The moderator signaled for silence, and her enforcers tensed along the perimeter. The hush was immediate.
Taking a deep breath, the dwarf prince resumed. “We come to you with a familiar story, a story of plague and civil war and massacre. Of course, there will always be plagues, but when before have plagues led to uprisings and wholesale slaughter? When except these last decades? And when before have plagues propelled a man to the height of a nation? Only when the man is a healer. Only when the man promises a cure. Only when he pretends control of a plague so that he can take control of a nation.

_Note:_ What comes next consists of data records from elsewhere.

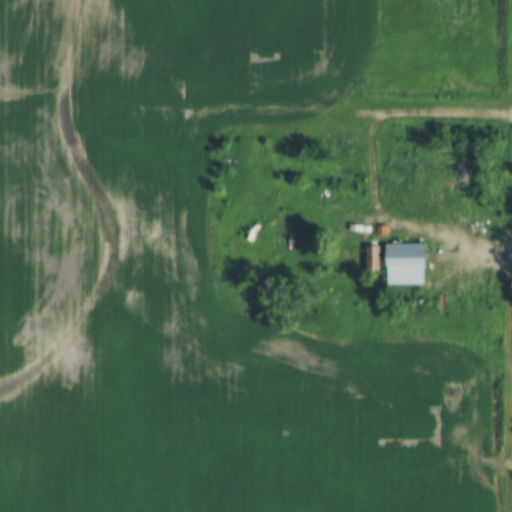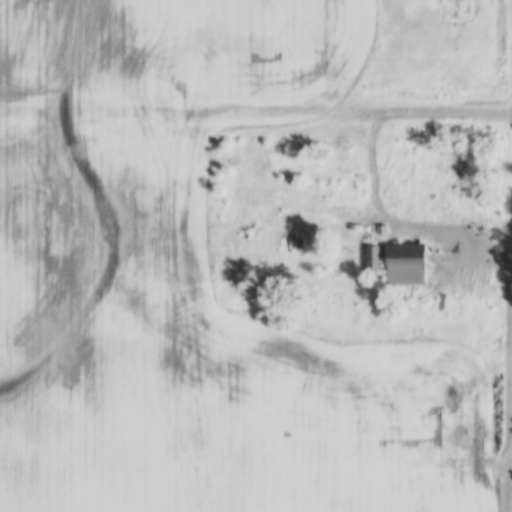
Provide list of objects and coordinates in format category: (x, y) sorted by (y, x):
road: (256, 111)
road: (430, 232)
building: (409, 265)
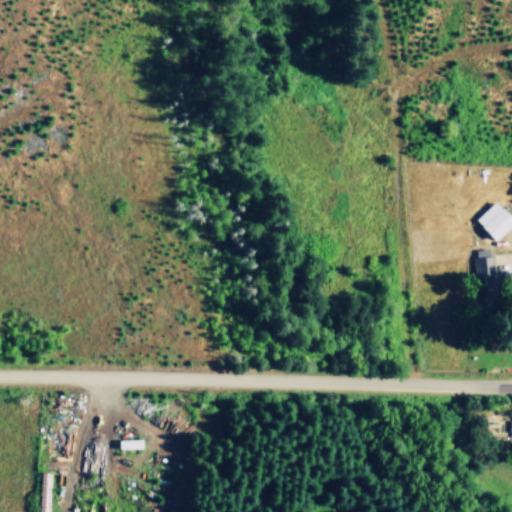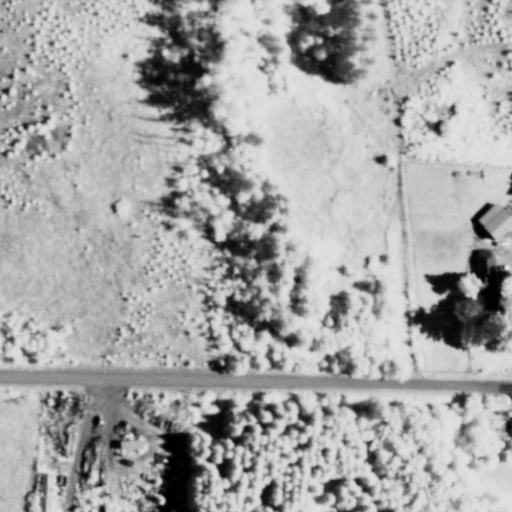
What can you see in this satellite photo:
building: (493, 220)
building: (486, 280)
road: (256, 376)
building: (509, 429)
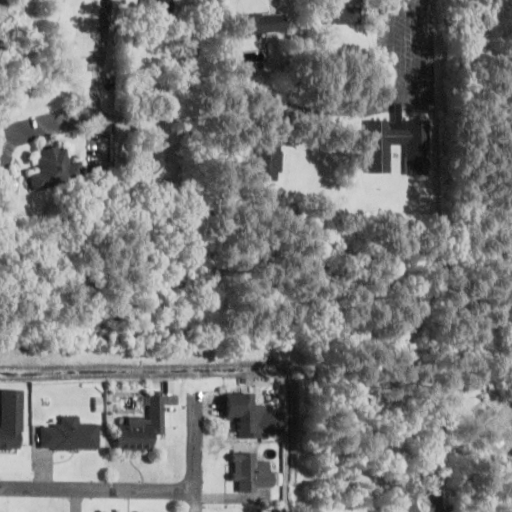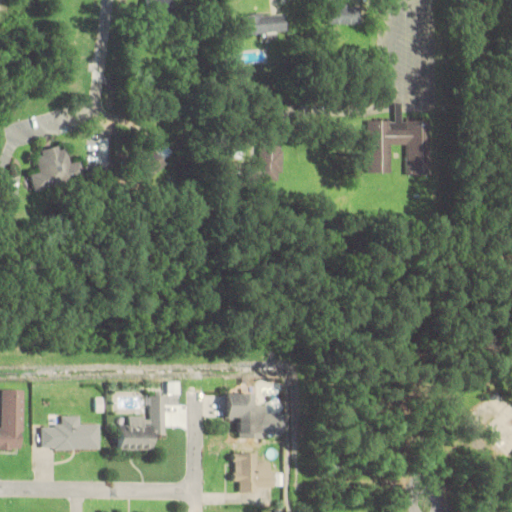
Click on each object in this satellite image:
building: (158, 6)
building: (342, 15)
building: (263, 23)
building: (397, 143)
building: (399, 144)
building: (152, 159)
building: (267, 161)
building: (55, 168)
building: (242, 409)
building: (11, 419)
building: (502, 424)
building: (142, 427)
building: (70, 435)
road: (195, 453)
building: (252, 474)
road: (424, 480)
road: (98, 490)
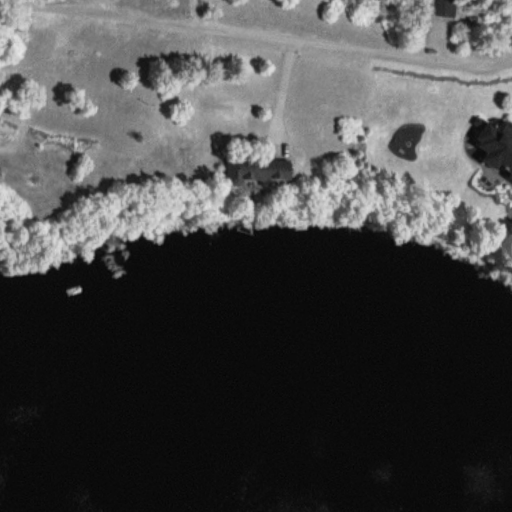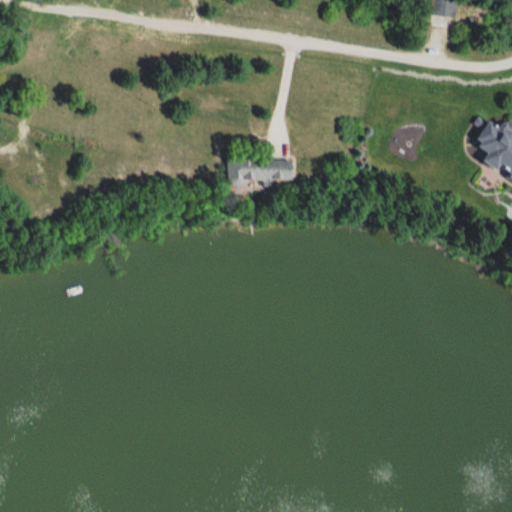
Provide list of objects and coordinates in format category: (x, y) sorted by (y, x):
building: (440, 8)
road: (99, 14)
road: (352, 49)
building: (494, 149)
building: (253, 170)
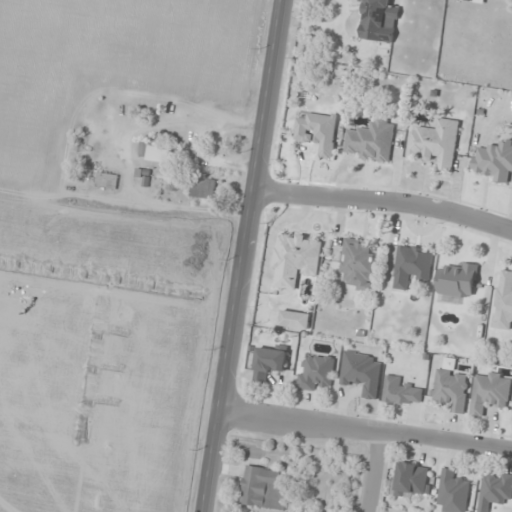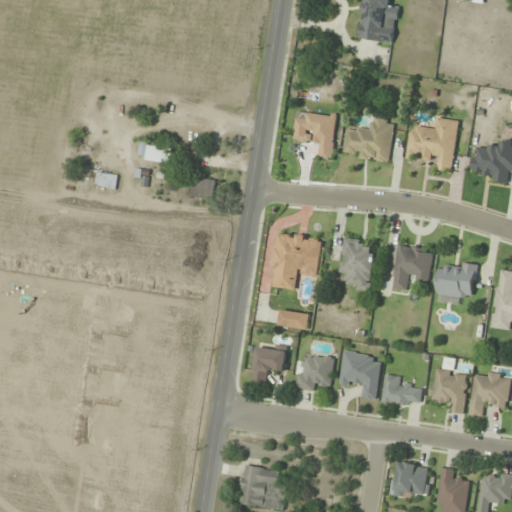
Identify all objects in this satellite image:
building: (379, 21)
building: (318, 133)
building: (371, 141)
building: (436, 143)
building: (155, 152)
building: (494, 161)
building: (107, 181)
building: (204, 189)
road: (384, 201)
road: (242, 256)
building: (296, 259)
building: (358, 265)
building: (412, 267)
building: (456, 281)
building: (503, 301)
building: (295, 319)
building: (270, 362)
building: (315, 372)
building: (361, 373)
building: (450, 387)
building: (401, 392)
building: (490, 392)
road: (365, 429)
road: (372, 471)
building: (411, 480)
building: (264, 488)
building: (495, 490)
building: (453, 492)
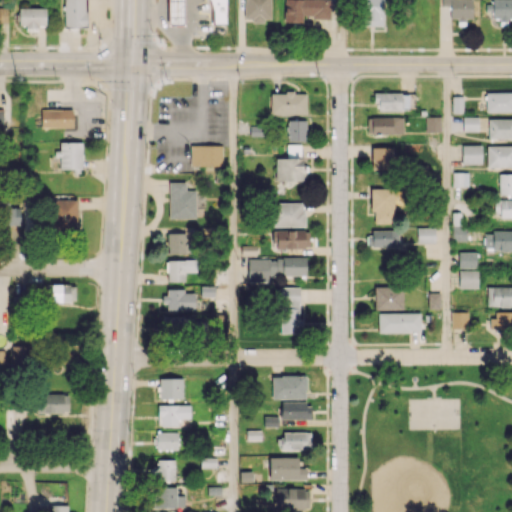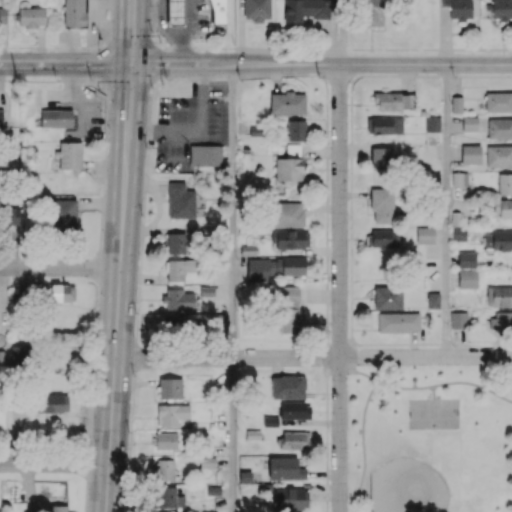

“Such a man has come among us. Such a man used the black-cough of Oryn Deeps to spark a workers’ rebellion. He, his fellow exiles, and his rebels nearly slew my father, nearly destroyed a millennium of dwarf rule beneath the mountain, nearly made this singularly monstrous man a king among dwarves. Such a man turned the creeping mold of the Argoth Forests into a virulent plague that ate away the elves there. His agents abducted Priestess Elyssendril Lademmdrith and her healers, and he held the whole population ransom for the cure. Once the ransom was paid, he delivered only sweetened water and twelve slain healers. Such a man loosed the white death among Talruaan minotaurs, merely to study its effects. Such a man spread rabies among the ruling cat warriors of Jamuraa until they tore each other apart in a mad frenzy. Such a man poisoned the human tribes of Gulatto Meisha. Such a man captured and pithed and vivisected the bey of the Shivan Viashino.
“We believed him and have paid dearly for our mistakes.
Now we call for the immediate extradition of this monster from Halcyon. In the name of the five great non-human species of Dominaria, and the non-Thran humans of Gulatto Meisha, and the Thran humans of Losanon and Wington, I demand the immediate extradition of the healer known as Yawgmoth.”
The prickly silence that had accompanied the dwarf prince’s presentation now cracked like thunder. The whole of the assembly rose. Some shouted. Some shook their fists. Others only stood and gaped, mouths wide and breathless. The roar of protest—and agreement—shook the vast building.
Rebbec’s eyebrows drew down in a stern line. “How dare they come here and make these accusations!”
The moderator signaled for silence. “The prince retains the floor!”
Enforcers wrestled the most obstreperous representatives from the hall. The rest hushed, though no one sat again.
“He fooled us,” the dwarf prince said, no longer reading. “He is fooling you. This phthisis that plagues you—he has used it to ascend to the heights of your city. In just over six years, he has gone from being an exile to being a near king. He has taken over your army and created an army of his own. They are posted throughout the city-states of this empire. Only in Losanon and Wington has their power been checked. Elsewhere, Yawgmoth rules as he does here. He sends his critics down among the infirm. He liberates those who would serve him and eliminates the rest. He regulates distribution of the serum and infects any who oppose him. He has reshaped your city in his own image. We plead with you—look around. See the fruits of this man’s deeds. He is evil masked in good, disease masked in healing, domination masked in servitude. Stop him before he becomes ruler of all Halcyon, ruler of the whole Thran Empire. If he ascends that far, we will consider it a declaration of war—world war. If he is not given over to us, Halcyon will have to fight the rest of Dominaria.”
There was no longer any hope of holding back the shouts. The moderator signaled impotently for silence. Elders surged from their seats into the aisles. Minotaurs stomped furiously, threatening to gore any who approached.